P455. Lessons learnt from the design and implementation of a web-based intervention to support self-management in inflammatory bowel disease (IBD)
C. Calvert1, S. Lal2, C. Stansfield2, J. McLaughlin1, A. Robinson2, 1Manchester University, School of Translational Medicine, Manchester, United Kingdom, 2Salford Royal Foundation Trust, Gastroenterology, Salford, United Kingdom
Engaging and empowering patients to have greater involvement in their care is central to the vision of many governmental health policies. It is widely recognised that facilitating self-management for patients' by providing information to support understanding, share decision-making and motivating behavioural change, can lead to significant improved health outcomes. We describe the development of a web-based IBD patient portal.
A mixed-method approach to the design and evaluation has been implemented with close patient and provider involvement. Using both the theoretical framework of self-efficacy, engaging key stakeholders and studying the processes of care delivery, we have developed an integrated IBD portal.
‘My IBD Portal’ provides online access via a secure login and contains an individual summary of patients' IBD, clinic letters and latest test results. Components known to further enhance self-management are included with electronic self-monitoring of symptoms, decision support tools and secure messaging. Personal care planning and an electronic food diary have been provided. Throughout the site personalised and trusted information links are integrated.

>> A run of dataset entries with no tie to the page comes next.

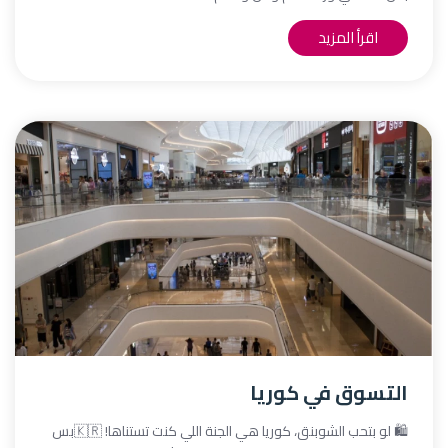
اقرأ المزيد
التسوق في كوريا
🛍️ لو بتحب الشوبنق، كوريا هي الجنة اللي كنت تستناها! 🇰🇷بس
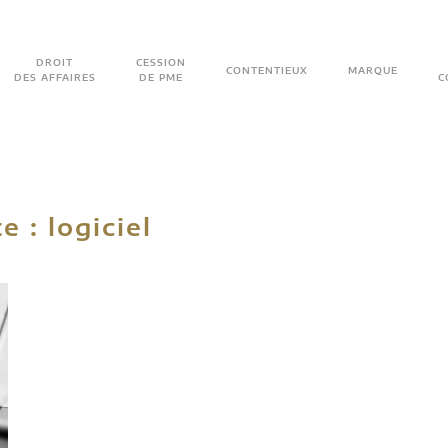
DROIT
CESSION
CONTENTIEUX
MARQUE
DES AFFAIRES
DE PME
C
te :
logiciel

Design and implementation of web-based systems in the healthcare setting is complex with a number of human, technological and organisational factors. These need to be considered from the start of the concept. Stakeholder involvement is essential throughout the design process. Web-based interventions are complex in nature and thus evaluation requires careful consideration. The MRC framework provides a useful resource to develop a systematic process to evaluate such technologies . Our aim has been to develop a web-based IBD portal that can be easily managed and is sustainable for future use in routine clinical practice. We are currently evaluating its effectiveness in a formal trial setting.
1. Anderson, R., (2008), New MRC guidance on evaluating complex interventions., BMJ, p. a1937, 337.